L’éditeur indépendant Hooded Horse annonce une interdiction totale de l’IA dans ses jeux parce que c’est une technologie « cancéreuse »

Alors que l’utilisation de l’IA se généralise dans tous les secteurs, un éditeur prend une position ferme contre cette technologie, la qualifiant de « cancéreuse ». Il a donc interdit totalement l’utilisation de l’IA dans les jeux qu’il publie.
L’éditeur en question est Hooded Horse, connu pour soutenir d’innombrables jeux indépendants, dont certains sont devenus extrêmement populaires et réussis. Parmi ses titres les plus marquants, on trouve Manor Lords, Against the Storm, Cataclismo, Endless Legend 2 et Darkwood 2. C’est l’un des éditeurs indépendants les plus influents du marché, et il utilise désormais sa position pour s’opposer à ce qu’il considère comme une technologie nuisible.
Dans un entretien accordé à Kotaku, le PDG Tim Bender a déclaré que la seule chose que l’IA ait jamais faite, c’est de « rendre nos vies plus difficiles ».
« Je déteste l’art généré par l’IA », a-t-il affirmé, précisant que les contrats d’édition de Hooded Horse incluent une clause stipulant **« pas d’actifs créés par l’IA, point final ».

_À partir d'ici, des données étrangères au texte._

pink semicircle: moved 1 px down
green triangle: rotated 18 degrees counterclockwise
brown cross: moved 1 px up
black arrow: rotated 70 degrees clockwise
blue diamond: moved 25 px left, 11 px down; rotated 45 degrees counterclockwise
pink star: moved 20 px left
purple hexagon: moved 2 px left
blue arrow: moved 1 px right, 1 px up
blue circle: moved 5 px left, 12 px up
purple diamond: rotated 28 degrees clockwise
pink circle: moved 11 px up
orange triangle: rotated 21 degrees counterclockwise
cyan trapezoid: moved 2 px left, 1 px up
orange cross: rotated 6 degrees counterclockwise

Bender a expliqué que l’éditeur en était arrivé à un point où il communique clairement à ses partenaires potentiels que l’IA ne doit pas être utilisée, même à titre de placeholder (élément temporaire), car il y a toujours un risque qu’elle « se glisse » dans la version finale du jeu.
« À cause de cela, nous devons constamment surveiller et gérer cette situation pour l’empêcher de s’infiltrer, car c’est cancéreux », a-t-il ajouté.

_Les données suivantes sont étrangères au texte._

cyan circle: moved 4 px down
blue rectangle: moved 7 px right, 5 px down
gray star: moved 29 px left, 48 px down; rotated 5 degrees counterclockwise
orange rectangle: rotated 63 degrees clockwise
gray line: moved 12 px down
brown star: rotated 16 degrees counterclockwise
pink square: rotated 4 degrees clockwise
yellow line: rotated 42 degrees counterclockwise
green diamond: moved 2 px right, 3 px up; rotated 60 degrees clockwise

Bender a conclu en disant qu’autoriser l’IA générative serait une « trahison » envers toutes les personnes de son équipe marketing qui produisent des œuvres promotionnelles de qualité. « Je ne pourrais pas les regarder en face si nous devions utiliser ça », a-t-il déclaré, soulignant que cette position est avant tout éthique plutôt que motivée par des considérations de relations publiques.
Une prise de position difficile, mais nécessaire
Appliquer ces règles est compliqué, mais Bender estime que c’est **« la bonne chose à faire »*. Bien sûr, certains développeurs utiliseront l’IA et la dissimuleront habilement, surtout à mesure que la technologie s’améliore. Cependant, il est crucial d’avoir des règles claires qui s’opposent ouvertement à cette poussée mondiale des entreprises vers un futur où tout serait purement artificiel, construit sur des millénaires de travail et de créativité humaine, simplement pour permettre à quelques PDG de s’enrichir encore davantage.
Au moins, avant, ces mêmes PDG devaient produire « quelque chose de valeur », une œuvre originale et frappante assez captivante pour que les gens veuillent l’expérimenter. Maintenant, c’est une machine qui fait tout, recrachant un art à la limite du vol pour créer une bouillie sans âme, au profit exclusif d’une poignée de personnes qui n’ont jamais vraiment aimé l’art de toute façon.